Why else would they put so much money into something if not to try and get more out of it?
Capitalists' morals are driven by their social position. To them this is right becauae its rewarding. To us its an akin abomination we create that destroys us
But the problem isnt inherently tech. Its how society is structured around it that allows it to be used against us.
For CNNs, the 'Universal Subspace' is simply the strong inductive bias (locality) forcing filters into standard signal processing shapes (Laplacian/Gabor) regardless of the data. Since CNNs are just a constrained subset of operations, this convergence is inevitable, not magical.
For Transformers, which lack these local constraints, the authors had to rely on fine-tuning (shared initialization) to find a subspace.

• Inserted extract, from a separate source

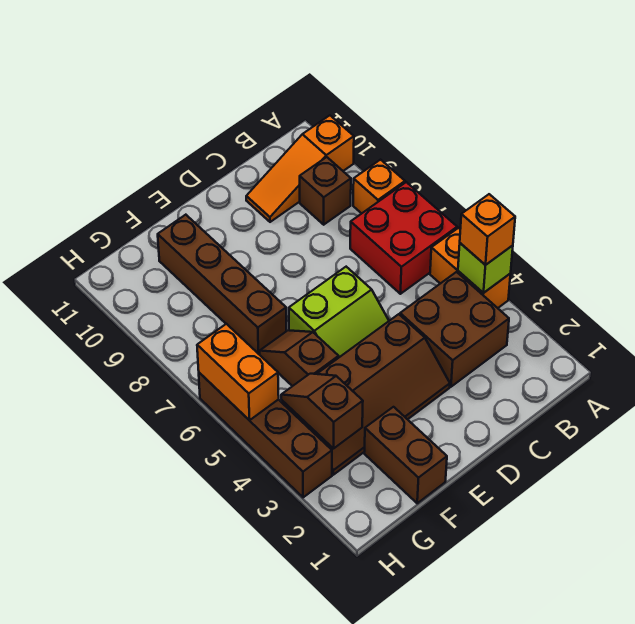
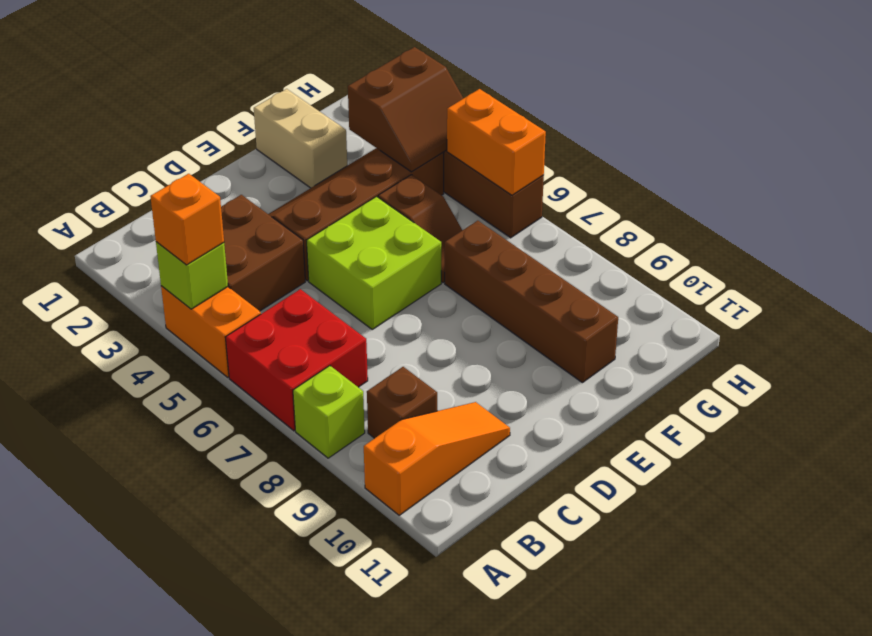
orange 1x1 brick [353,160,405,213] -> lime 1x1 brick [293,366,365,458]
lime 2x2 slope [289,267,389,357] -> lime 2x2 brick [306,197,441,329]
brown 1x2 brick [364,407,447,503] -> tan 1x2 brick [254,89,347,188]
brown 1x2 slope [281,374,363,449] -> brown 2x2 slope [348,47,463,172]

This confirms that 'Universality' here is really just a mix of CNN geometric constraints and the stability of pre-training, rather than a discovered intrinsic property of learning.
- I know what I do not know.
-- I do not know AI.
This is a little outside my area, but I think the relevant part of that abstract is "Gradient-based optimization follows horizontal lifts across low-dimensional subspaces in the Grassmannian Gr(r, p), where r p is the rank of the Hessian at the optimum"
I think this question is super interesting though: why can massively overparametrised models can still generalise?
[0]: https://opt-ml.org/papers/2025/paper90.pdf
Here's what I've got. You walk into a big room full of lego models of all kinds. You start taking them apart and find that they're not just made of lego blocks, but of the same set of components, each made of lego blocks.
If I've got that right it seems to be an opportunity for compression.
> We analyze over 1,100 deep neural networks—including 500 Mistral-7B LoRAs and 500 Vision Transformers. We provide the first large-scale empirical evidence that networks systematically converge to shared, low-dimensional spectral subspaces, regardless of initialization, task, or domain.
I instantly thought of muon optimizer which provides high-rank gradient updates and Kimi-k2 which is trained using muon, and see no related references.
The 'universal' in the title is not that universal.
And that: "Defining 'novel' as 'not something that you've said before even though your using all the same words, concepts, linguistic tools, etc., doesn't actually make it 'novel'"
Point being, yeah duh, what's the difference between what any of these models are doing anyway? It would be far more surprising if they discovered a *different* or highly-unique subspace for each one!
Someone gives you a magic lamp and the genie comes out and says "what do you wish for"?
That's still the question. The question was never "why do all the genies seem to be able to give you whatever you want?"